Fly With Me was developed by master kite maker Sanjar Qias, actor Elham Ehsas, musician Elaha Soroor and other Afghan-born artists around the UK and Europe.

The crowd on the Heath was made up of children, families, young adults, and not-so-young ones. More than a handful of languages could be heard spoken, and some Afghan participants wore traditional clothes, intricate patterns embroidered on their fabric.

Actor Elham Ehsas, who played young Assef in the 2007 film The Kite Runner and who was involved in the development of the festival, introduced the event. “Throughout our lives our flag has changed so many times,” he told the crowd, “but we’ve continued to fly kites.”

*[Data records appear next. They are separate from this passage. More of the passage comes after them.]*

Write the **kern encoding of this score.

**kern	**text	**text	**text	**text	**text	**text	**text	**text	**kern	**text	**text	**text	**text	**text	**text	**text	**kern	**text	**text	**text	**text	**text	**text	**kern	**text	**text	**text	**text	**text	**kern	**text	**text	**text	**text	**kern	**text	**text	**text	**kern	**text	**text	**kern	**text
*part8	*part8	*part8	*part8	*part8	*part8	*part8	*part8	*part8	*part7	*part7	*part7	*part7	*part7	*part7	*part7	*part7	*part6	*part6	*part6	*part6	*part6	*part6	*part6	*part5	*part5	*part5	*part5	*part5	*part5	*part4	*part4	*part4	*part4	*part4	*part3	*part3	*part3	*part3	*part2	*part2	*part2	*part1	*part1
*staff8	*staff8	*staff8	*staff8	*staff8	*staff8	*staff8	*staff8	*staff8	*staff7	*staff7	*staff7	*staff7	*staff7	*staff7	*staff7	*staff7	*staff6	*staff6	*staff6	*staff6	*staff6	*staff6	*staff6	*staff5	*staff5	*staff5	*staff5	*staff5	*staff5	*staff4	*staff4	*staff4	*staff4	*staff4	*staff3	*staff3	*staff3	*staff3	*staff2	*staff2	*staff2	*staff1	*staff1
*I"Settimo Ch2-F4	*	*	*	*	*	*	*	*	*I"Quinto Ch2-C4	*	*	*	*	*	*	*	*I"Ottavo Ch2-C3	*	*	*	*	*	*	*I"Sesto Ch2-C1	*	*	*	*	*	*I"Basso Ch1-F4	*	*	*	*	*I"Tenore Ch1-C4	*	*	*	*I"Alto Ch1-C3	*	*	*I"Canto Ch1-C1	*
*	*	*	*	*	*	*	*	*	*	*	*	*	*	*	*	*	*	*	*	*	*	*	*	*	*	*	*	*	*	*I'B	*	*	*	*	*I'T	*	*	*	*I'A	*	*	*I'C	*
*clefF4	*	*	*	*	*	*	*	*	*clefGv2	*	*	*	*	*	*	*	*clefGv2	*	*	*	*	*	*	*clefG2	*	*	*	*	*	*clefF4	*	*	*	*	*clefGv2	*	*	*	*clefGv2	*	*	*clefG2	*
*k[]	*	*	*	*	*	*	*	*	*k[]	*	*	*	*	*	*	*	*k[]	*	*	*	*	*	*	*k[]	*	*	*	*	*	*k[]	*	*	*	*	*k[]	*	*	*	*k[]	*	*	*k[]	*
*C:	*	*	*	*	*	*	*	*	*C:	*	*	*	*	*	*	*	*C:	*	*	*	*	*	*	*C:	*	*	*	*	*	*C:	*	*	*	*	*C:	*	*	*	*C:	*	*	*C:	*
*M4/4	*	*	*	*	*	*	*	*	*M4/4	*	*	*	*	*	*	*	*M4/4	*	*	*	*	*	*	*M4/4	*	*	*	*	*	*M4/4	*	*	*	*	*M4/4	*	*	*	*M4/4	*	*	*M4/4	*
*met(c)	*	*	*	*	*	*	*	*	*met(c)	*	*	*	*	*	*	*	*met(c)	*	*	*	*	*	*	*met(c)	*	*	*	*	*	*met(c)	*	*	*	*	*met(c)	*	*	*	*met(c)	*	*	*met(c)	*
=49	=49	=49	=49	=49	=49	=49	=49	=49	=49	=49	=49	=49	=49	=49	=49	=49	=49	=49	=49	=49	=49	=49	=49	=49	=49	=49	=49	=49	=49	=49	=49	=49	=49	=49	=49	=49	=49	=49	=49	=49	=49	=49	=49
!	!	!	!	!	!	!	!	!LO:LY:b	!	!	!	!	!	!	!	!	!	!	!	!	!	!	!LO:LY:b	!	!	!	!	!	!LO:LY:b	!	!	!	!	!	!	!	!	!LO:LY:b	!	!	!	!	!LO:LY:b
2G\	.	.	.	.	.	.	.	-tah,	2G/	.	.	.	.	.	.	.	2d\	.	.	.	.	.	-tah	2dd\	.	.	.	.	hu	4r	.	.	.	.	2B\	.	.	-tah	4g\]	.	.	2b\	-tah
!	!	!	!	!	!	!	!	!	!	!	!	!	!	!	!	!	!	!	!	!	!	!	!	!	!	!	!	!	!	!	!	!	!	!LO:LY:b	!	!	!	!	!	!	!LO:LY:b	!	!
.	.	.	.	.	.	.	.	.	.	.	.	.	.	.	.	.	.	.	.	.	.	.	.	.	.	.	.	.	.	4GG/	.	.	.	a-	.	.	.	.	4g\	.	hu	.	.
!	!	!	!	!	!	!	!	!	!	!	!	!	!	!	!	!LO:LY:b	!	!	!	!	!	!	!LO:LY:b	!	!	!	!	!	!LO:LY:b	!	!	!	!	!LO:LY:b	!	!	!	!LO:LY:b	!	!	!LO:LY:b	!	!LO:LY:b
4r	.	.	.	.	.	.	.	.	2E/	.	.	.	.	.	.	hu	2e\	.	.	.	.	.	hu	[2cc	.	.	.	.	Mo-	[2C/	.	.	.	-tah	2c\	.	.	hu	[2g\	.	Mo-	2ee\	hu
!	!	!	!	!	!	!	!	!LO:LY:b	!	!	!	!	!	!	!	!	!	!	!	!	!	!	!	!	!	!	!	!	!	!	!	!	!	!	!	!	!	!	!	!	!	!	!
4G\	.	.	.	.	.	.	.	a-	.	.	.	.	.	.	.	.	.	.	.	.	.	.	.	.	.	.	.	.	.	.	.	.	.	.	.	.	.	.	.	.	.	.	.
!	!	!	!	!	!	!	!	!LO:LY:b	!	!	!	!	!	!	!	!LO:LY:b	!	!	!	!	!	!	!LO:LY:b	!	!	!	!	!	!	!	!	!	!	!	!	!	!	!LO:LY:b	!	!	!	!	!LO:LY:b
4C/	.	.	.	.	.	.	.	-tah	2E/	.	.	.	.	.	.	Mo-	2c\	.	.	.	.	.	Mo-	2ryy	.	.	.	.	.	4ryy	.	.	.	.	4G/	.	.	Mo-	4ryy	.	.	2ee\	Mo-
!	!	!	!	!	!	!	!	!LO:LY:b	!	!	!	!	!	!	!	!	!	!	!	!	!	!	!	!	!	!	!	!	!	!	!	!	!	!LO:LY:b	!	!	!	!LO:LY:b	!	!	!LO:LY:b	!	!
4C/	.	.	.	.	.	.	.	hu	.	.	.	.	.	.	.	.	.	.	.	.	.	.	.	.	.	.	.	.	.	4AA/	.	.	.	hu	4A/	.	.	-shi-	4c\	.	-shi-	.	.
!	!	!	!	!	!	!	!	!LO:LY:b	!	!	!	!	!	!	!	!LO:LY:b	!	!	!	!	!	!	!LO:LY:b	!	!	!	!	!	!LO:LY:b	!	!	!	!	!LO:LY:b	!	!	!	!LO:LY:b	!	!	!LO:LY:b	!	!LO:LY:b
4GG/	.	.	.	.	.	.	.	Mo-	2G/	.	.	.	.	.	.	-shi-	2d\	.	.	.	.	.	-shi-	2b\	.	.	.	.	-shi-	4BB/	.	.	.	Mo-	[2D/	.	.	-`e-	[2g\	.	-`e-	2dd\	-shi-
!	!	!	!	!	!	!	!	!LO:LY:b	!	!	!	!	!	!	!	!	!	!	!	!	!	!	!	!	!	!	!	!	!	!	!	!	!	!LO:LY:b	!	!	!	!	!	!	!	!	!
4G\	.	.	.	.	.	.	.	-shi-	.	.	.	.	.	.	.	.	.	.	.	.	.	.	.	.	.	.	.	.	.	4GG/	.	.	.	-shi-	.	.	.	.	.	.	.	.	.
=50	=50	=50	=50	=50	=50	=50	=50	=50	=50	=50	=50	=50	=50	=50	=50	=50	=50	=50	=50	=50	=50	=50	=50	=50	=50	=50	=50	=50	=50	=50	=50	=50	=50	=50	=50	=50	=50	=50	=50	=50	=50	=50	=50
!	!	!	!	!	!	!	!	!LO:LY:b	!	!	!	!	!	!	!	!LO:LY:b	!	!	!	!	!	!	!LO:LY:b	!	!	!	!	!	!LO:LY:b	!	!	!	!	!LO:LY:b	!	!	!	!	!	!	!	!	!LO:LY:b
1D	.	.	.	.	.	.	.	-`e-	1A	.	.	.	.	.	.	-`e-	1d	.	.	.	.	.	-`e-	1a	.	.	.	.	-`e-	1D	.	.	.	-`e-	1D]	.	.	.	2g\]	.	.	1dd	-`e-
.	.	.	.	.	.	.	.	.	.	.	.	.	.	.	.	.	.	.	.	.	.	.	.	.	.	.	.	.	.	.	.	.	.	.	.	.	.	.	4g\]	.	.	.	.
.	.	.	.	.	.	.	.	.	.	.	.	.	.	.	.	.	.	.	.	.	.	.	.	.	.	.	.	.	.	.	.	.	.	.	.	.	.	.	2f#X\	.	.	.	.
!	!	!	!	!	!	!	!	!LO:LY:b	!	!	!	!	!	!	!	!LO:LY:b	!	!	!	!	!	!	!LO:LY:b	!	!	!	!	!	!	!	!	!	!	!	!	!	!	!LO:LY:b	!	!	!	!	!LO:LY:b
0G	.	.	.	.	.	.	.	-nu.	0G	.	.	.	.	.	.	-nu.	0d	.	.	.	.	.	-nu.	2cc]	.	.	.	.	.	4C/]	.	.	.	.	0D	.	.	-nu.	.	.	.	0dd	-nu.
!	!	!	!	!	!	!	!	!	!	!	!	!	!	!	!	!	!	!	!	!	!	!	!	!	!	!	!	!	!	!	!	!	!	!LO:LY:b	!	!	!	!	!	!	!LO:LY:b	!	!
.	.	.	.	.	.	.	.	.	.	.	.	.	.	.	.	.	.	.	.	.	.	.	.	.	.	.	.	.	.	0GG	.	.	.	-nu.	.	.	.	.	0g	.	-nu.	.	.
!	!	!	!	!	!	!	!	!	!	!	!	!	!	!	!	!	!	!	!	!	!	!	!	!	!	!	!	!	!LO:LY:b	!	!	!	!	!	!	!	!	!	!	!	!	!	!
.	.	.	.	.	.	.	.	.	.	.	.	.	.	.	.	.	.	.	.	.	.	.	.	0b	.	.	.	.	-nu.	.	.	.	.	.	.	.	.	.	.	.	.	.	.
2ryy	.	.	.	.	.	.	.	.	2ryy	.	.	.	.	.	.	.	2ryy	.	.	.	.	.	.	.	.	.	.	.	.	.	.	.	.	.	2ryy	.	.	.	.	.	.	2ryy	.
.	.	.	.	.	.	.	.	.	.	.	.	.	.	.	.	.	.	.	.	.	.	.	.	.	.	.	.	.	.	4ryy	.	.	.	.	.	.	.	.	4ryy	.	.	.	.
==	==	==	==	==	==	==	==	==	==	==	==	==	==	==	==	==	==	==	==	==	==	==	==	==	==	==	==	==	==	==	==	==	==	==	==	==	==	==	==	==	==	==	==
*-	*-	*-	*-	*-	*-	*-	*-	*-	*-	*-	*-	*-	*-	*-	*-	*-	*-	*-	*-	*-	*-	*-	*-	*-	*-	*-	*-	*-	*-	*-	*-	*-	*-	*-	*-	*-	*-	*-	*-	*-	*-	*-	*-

Volunteers wearing sky-blue t-shirts handed out Afghan tea. Three members of the Mahmoudi family, father Yusuf, his son Ariz and nephew Roman, musicians for generations, played tablas (a type of drum) and a harmonium and sang traditional songs, while some attendees gave in to spontaneous dancing.

Musician Elaha Soroor, who was one of the first female artists to perform in public after the fall of the Taliban, sang from the Parliament Hill Bandstand, and poet Parwana Fayyaz read out poems from her book, “Forty Names”.

Music is now banned in Afghanistan, Yusuf Mahmoud, the musician, reminded the audience. So is kite-flying. And yet, despite being thousands of miles away, regardless of distance and borders, they persisted: the beats of the tablas, the kites flying over our heads, the poems recited.

“For every flying kite, there is a story,” Ehsas had said earlier: kite-flying is an integral part to Afghan culture. Looking up at the sky, I observed the kites that I could see, imagined the ones that I could not, and thought of all the stories they told.